As the cryptocurrency market is rapidly growing, various malicious programs are making rounds, illegally exploiting devices for mining purposes. A new mining campaign is now targeting mobile users and it reportedly exploited millions of Android devices already. According to Malwarebytes, this campaign redirects smartphones to websites that use their processing powers to mine the Monero cryptocurrency. This is thought to be the largest such operation targeting mobile devices, and millions of users unwillingly mined Monero since November, according to the cybersecurity firm. The campaign reportedly works by redirecting users to cryptocurrency mining websites specifically designed to mine Monero. Researchers note that while some of those redirects might occur during regular browsing sessions, there’s also a chance that infected apps carrying malicious ads play a significant role in the scheme.
The researchers identified five such mining websites and at least two of them had heavy traffic with more than 30 million visits per month. In total, the five websites reportedly saw up to 800,000 visits per day. Most users reportedly spent only a short time on these websites, but for mining, even a few minutes count, especially if millions of devices have been affected. Users would reportedly be redirected to a mining website and see a notice that their activity seemed “suspicious,” and they would be required to enter a captcha code. The notice also informed users that their device would be used for mining until they entered the captcha to prove they are human users. The warning further explained that mining the Monero cryptocurrency will help the site pay for its server costs driven by bot traffic.

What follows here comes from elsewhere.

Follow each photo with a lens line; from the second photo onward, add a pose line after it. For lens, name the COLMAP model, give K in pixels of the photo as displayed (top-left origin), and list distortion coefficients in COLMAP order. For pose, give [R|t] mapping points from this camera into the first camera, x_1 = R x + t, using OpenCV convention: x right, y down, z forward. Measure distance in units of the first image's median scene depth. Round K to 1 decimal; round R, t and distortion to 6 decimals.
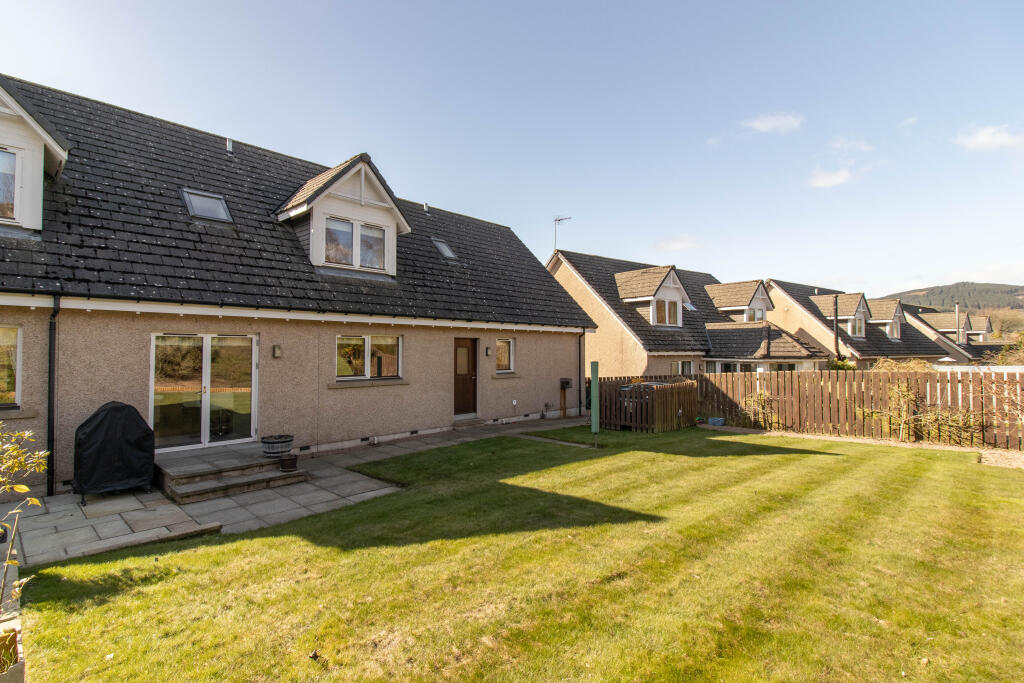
lens RADIAL K [[506.4, 0, 491.7], [0, 506.4, 345.5], [0, 0, 1]] dist [0.012439, -0.000428]
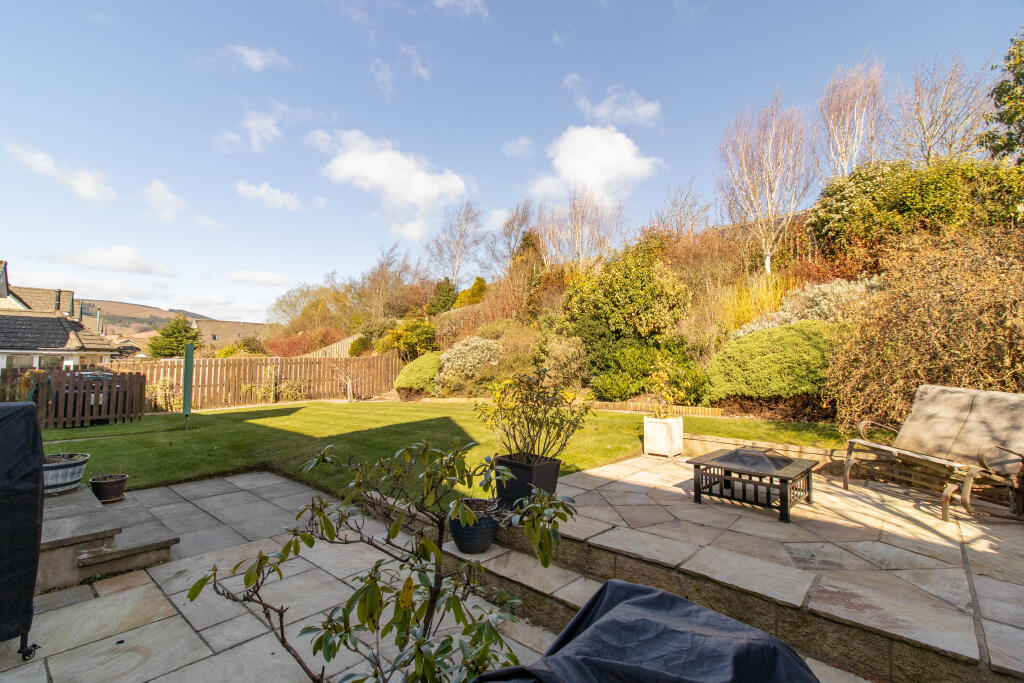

Mobile devices may be more vulnerable to such malicious mining campaigns because many users don’t have security apps installed or enabled and don’t use web filtering. While such software is typically present on PCs and warns users that something’s off, on mobile platforms, such campaigns might go undetected. Experts are advising Android users to install security software and use web filters to avoid having their devices hijacked. At the same time, Malwarebytes also highlights that installing applications only from Google Play can significantly lower the risk of falling prey to such malicious campaigns, as downloading apps from other sources does not guarantee they’re legitimate. Infected apps, for instance, could be available as free downloads from third-party app stores. Lending CPU power to cryptocurrency mining websites will significantly slow down the device and leave it vulnerable to further security issues.